> Task brief
Report the number of lines in these entries that contain "уколю". Write only the number.

> The data
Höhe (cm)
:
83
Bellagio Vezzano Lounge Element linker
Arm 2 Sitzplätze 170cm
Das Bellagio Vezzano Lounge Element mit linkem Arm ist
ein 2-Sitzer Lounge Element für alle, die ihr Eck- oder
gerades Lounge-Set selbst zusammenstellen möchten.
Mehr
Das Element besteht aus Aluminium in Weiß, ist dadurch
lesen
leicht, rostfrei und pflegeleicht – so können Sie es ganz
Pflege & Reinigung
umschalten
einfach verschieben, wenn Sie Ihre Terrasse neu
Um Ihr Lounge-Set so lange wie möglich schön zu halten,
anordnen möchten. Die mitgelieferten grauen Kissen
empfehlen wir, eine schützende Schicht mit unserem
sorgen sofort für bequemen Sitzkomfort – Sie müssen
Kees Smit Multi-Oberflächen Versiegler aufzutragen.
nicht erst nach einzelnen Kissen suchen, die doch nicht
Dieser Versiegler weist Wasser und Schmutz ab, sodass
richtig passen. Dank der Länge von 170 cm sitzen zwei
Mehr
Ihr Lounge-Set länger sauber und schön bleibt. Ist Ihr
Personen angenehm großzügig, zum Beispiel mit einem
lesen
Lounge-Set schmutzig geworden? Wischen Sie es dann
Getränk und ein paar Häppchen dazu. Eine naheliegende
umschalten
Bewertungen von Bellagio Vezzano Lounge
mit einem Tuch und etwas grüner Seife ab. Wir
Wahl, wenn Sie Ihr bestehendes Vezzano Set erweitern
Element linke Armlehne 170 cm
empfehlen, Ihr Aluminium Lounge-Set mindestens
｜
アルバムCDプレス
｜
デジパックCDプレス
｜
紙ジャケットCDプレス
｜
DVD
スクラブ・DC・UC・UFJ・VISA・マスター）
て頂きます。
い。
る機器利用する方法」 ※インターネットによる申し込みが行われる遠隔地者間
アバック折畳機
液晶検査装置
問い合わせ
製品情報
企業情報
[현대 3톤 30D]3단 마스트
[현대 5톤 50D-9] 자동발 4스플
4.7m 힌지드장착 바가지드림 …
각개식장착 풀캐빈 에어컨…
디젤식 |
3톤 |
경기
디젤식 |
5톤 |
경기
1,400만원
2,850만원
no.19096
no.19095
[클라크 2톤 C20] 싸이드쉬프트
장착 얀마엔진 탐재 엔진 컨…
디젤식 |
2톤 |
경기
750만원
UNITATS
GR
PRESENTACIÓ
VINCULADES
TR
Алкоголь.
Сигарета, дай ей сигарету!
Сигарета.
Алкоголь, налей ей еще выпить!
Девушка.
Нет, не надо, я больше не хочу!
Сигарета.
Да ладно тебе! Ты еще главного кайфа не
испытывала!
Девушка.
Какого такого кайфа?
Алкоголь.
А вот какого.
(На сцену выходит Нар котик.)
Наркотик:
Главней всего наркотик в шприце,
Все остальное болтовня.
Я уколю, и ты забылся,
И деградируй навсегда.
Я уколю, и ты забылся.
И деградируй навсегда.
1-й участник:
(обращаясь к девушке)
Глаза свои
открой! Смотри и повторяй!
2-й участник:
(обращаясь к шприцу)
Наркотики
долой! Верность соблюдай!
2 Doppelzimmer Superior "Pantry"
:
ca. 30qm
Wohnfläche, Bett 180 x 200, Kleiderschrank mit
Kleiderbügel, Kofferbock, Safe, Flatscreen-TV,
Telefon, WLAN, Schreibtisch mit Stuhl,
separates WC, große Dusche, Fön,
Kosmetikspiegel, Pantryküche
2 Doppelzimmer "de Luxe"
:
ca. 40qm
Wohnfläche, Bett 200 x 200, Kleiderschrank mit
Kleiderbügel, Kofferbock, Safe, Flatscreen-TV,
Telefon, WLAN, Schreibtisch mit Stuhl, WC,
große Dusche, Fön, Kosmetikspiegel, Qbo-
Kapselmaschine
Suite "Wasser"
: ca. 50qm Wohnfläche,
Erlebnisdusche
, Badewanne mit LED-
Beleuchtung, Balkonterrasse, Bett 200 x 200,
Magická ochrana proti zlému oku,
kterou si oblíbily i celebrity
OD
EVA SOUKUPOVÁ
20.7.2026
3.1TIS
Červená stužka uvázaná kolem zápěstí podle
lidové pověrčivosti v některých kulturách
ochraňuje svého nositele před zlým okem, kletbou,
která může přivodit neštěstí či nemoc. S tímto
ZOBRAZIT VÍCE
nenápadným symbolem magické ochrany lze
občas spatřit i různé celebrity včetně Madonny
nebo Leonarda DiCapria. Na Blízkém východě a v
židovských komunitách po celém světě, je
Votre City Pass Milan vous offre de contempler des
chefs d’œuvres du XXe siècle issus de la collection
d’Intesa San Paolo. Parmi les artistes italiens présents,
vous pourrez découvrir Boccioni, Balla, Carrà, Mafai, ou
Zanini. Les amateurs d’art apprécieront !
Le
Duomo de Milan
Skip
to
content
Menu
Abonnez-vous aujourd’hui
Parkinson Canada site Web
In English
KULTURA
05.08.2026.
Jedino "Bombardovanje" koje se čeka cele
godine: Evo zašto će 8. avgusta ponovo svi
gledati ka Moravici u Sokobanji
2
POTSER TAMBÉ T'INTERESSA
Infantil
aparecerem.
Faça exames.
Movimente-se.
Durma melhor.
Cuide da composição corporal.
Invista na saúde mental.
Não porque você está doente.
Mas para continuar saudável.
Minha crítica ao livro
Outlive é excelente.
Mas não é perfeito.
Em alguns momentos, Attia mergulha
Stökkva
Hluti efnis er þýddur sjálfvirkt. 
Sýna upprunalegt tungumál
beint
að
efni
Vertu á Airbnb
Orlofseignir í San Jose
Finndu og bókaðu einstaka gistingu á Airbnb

> Answer
2